Causes & Risk Factors
Uterine duplication occurs when the uterus doesn’t develop properly in the fetus.
Normally, the uterus is formed by two tubes that join together to create one hollow organ. When these tubes fail to join together properly, it can result in uterine duplication. The cause of this abnormal development is not yet known.
Each cavity in a double uterus may lead to its own cervix. In some cases women with a double uterus also have a duplicate vagina. The vagina may develop properly on both sides or one vagina can be obstructed.
Symptoms & Types
In some cases, girls may have a double uterus and not be aware of it.

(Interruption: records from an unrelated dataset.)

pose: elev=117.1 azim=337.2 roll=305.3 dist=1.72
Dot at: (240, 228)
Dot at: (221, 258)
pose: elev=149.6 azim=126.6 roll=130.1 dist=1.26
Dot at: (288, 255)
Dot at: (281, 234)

When symptoms do occur they may include:
- Unusual pain before or during a menstrual period
- Abnormal bleeding during a period, even when tampons are used
- Infertility or complications during pregnancy and delivery
Diagnosis & Tests
When two vaginas develop properly, the condition often has no symptoms and in many cases it goes undetected unless there are complications getting or staying pregnant.

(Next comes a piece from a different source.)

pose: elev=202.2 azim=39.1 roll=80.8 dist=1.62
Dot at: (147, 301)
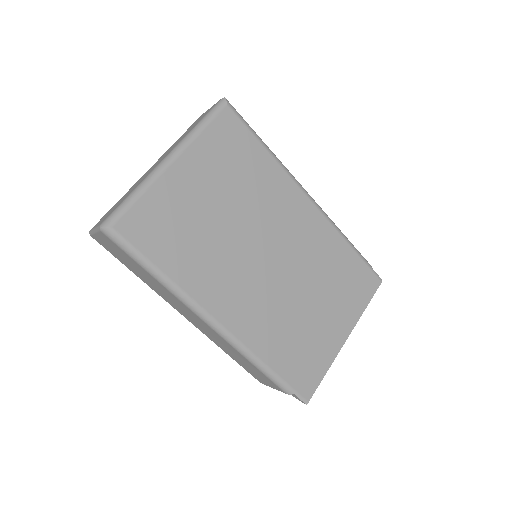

When one vagina develops improperly, patients may present with periods but have progressively worsening pain. Diagnosis starts with a thorough medical history and physical exam, including a pelvic exam. During the pelvic exam, the doctor may discover a double vagina and double cervix, prompting additional testing including:
- Imaging – such as ultrasound, MRI (magnetic resonance imaging)or hysterosalpingography (an x-ray that uses dye injected into the uterus) to look for uterine abnormalities
- Hysteroscopy – uses a tiny telescope, called a hysteroscope, inserted through the vagina into the uterus to view and treat areas of concern
- Vaginoscopy – uses a tiny telescope inserted into the vagina to view the vaginal vault and cervix
Treatment & Care
Treatment is typically not necessary unless the condition causes symptoms or if a woman is pregnant or trying to get pregnant.
Treatment strategies are then focused on improving fertility and reducing the chance of complications during pregnancy, including preterm delivery, miscarriages or breech births (feet first).